Paradoxerweise ist somit sowohl denjenigen Autoren in weiten Teilen zuzustimmen, die die Anerkennung der Abhängigkeit der deutschen Betrugsstrafbarkeit von unionsrechtlichen Grundsätzen und Regelungen zum Schutz der Verbraucher vor Irreführungen einfordern859 als auch jenen, die meinen, das unionsrechtliche Verbraucherleitbild zwinge gerade nicht zu einer Neuinterpretation des Betrugstatbestandes:860 Unionsrechtlich zulässiges Verhalten darf aufgrund des Anwendungsvorrangs des Unionsrechts nicht nach nationalem Recht strafbar sein. Hieran ändern auch die unterschiedlichen Schutzzwecke der Rechtsmaterien nichts. Gerade im Bereich der Betrugsstrafbarkeit hat dieser Befund jedoch dogmatisch keine größeren Folgen. Dies liegt vor allem daran, dass der Betrug als Vermögensdelikt bereits nach der nationalen Dogmatik eng mit dem Zivilrecht und der Gesamtrechtsordnung verzahnt ist.861 Zu dieser Gesamtrechtsordnung gehören fraglos auch alle Normen unionsrechtlichen Ursprungs. Daher ist die Herausarbeitung und Betonung der Wechselwirkungen der unterschiedlichen Rechtsmaterien zwar verdienstvoll.862 Hieraus jedoch das Erfordernis einer Abkehr von der bisherigen Betrugsauslegung abzuleiten, ist verfehlt.
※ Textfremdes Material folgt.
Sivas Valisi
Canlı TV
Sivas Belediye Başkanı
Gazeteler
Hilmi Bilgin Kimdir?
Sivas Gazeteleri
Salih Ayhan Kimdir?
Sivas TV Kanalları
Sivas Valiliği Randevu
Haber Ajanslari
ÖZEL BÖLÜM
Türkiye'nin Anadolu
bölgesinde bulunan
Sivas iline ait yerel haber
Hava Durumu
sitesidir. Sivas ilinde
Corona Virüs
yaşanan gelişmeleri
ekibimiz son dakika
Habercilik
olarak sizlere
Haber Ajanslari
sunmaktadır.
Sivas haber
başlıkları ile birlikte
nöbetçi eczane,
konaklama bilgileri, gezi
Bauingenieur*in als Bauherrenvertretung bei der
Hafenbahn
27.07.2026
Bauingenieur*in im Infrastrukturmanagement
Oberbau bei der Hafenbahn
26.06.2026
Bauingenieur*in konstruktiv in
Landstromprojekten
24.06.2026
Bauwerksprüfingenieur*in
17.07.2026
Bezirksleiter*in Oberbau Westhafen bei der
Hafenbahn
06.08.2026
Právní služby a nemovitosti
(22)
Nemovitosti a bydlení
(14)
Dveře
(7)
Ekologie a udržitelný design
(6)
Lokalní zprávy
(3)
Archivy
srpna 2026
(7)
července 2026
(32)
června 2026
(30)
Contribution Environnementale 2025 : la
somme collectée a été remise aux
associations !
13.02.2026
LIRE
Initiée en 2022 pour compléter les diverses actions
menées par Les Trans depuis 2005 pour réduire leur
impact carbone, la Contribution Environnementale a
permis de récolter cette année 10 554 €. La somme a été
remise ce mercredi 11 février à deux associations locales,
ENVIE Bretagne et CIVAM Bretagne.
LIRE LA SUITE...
Jeglicher Notwendigkeit entbehrt schließlich die Forderung nach einer umfassenden Einschränkung der deutschen Betrugsstrafbarkeit durch eine Orientierung am Maßstab des durchschnittlich informierten, aufmerksamen und verständigen Durchschnittsverbrauchers.863 Vor dem Hintergrund, dass ein Einfluss des Unionsrechts auf § 263 StGB zwar abstrakt besteht, der allerdings nicht zu einer umfassenden Neuinterpretation des Betrugstatbestandes zwingt, lässt sich das Ergebnis dieser Arbeit mit der volkstümlichen Redewendung zusammenfassen, dass man nichts so heiß isst, wie man es kocht.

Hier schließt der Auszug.